À Lausanne, Genève ou Bâle, les autorités observent une évolution semblable à celle de Zurich. Dans la capitale économique du pays, une scène ouverte du crack s'est formée en plein centre-ville, dans le parc Bäckeranlage. La situation était jusque-là relativement gérable. Mais la crainte d'un débordement qui rappelle celui d'un autre parc fameux pour ses toxicomanes – le Platzspitz – se fait sentir.
En France et en Allemagne, de nombreux citadins sont déjà fortement impactés par les effets de la consommation de crack. Il est temps que les non-initiés se renseignent, eux aussi, sur ce dérivé de la cocaïne à fumer.
De quoi se compose cette drogue?
Le crack est de la poudre de cocaïne humidifiée avec de l'eau et portée à ébullition avec du bicarbonate de soude. Il en résulte des cristaux qui s'assemblent en pierres blanches. Les consommateurs les placent sur une feuille d'aluminium ou dans une pipe en verre qu'ils chauffent à l'aide d'un briquet. Les cristaux de cocaïne brûlent alors. Ce qui en résulte, la base libre, est inhalée. La combustion produit un son sous forme de crépitement. En anglais, ce crépitement est appelé «crack», donnant ainsi son nom à la drogue.
Comment agit le crack?
L'effet du crack est beaucoup plus puissant et rapide que celui de la cocaïne. Il conserve toutes les propriétés stimulantes et euphorisantes de la poudre blanche. Via les poumons et la circulation sanguine, les molécules atteignent le cerveau en quelques secondes. L'ivresse dure entre 5 et 15 minutes et se termine par un fort sentiment de vide, de tristesse et de peur. Les consommateurs sont poussés à vouloir retrouver l'euphorie le plus rapidement possible et à consommer aussi longtemps que possible. «Souvent dix cailloux ou plus à la suite», explique l'expert en addiction Philip Bruggmann, médecin-chef au centre de médecine de l'addiction à Zurich (ARUD). Un caillou de crack, suffisant pour une inhalation, coûte 10 francs dans les villes suisses. Les dealers ont de grandes quantités en réserve. Ils vendent les cristaux dans des paquets dont le contenu peut être consommé immédiatement.
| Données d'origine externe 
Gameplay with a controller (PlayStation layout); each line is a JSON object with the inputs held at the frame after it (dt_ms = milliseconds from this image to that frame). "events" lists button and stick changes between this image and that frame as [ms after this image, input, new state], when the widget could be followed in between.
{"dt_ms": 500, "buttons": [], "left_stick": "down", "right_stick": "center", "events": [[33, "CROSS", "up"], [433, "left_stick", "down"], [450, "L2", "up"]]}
Pourquoi le crack est-il à nouveau à la mode?
La drogue a acquis une célébrité funeste dans les années 1980 et 1990. Au cours de ce que l'on a appelé «l'épidémie du crack», elle a fait des centaines de milliers de morts aux États-Unis, entraînant des quartiers entiers dans la misère. Pour l'expert en toxicomanie Philip Bruggmann, il est difficile de savoir pourquoi cette forme très puissante de cocaïne se répand à nouveau, depuis quelque temps, dans des villes européennes comme Lausanne et Zurich. Ce qui est sûr, c'est qu'avec un effet aussi bref et une dépendance aussi rapide, le crack est un produit dont la vente est rentable.
Quelle est la différence avec la free base?
La free base est, elle aussi, de la cocaïne chimiquement transformée. Elle est obtenue lorsqu'on porte à ébullition de la poudre de cocaïne avec de l'ammoniaque. Ce processus élimine les diluants et le produit final est plus pur que le crack. Comme la durée de conservation de la free base est courte, elle n'est pas vendue dans la rue, mais fabriquée par les consommateurs eux-mêmes. Il en résulte des vapeurs explosives et toxiques. Malgré les dangers liés à la fabrication, celle que les germaniques appellent «basen» est depuis longtemps très répandue à Zurich parmi les toxicomanes, avance Philip Bruggmann. Les effets sont presque identiques à ceux du crack. «Beaucoup de free basers sont passés au crack ces derniers temps, car ils peuvent en consommer plus en moins de temps».
Quelle est la nocivité du crack pour l'organisme ?
La température de la fumée et la substance elle-même endommagent les bronches et les poumons. Pour le reste, les effets de la consommation de crack sur le corps sont les mêmes que ceux d'un rail de coke en poudre. Ils se manifestent toutefois plus rapidement et dans une plus grande mesure. La drogue perturbe la circulation sanguine et augmente énormément le risque d'accident cardio-vasculaire. Les troubles du rythme cardiaque et la surchauffe du corps sont également des dangers immédiats, parfois mortels.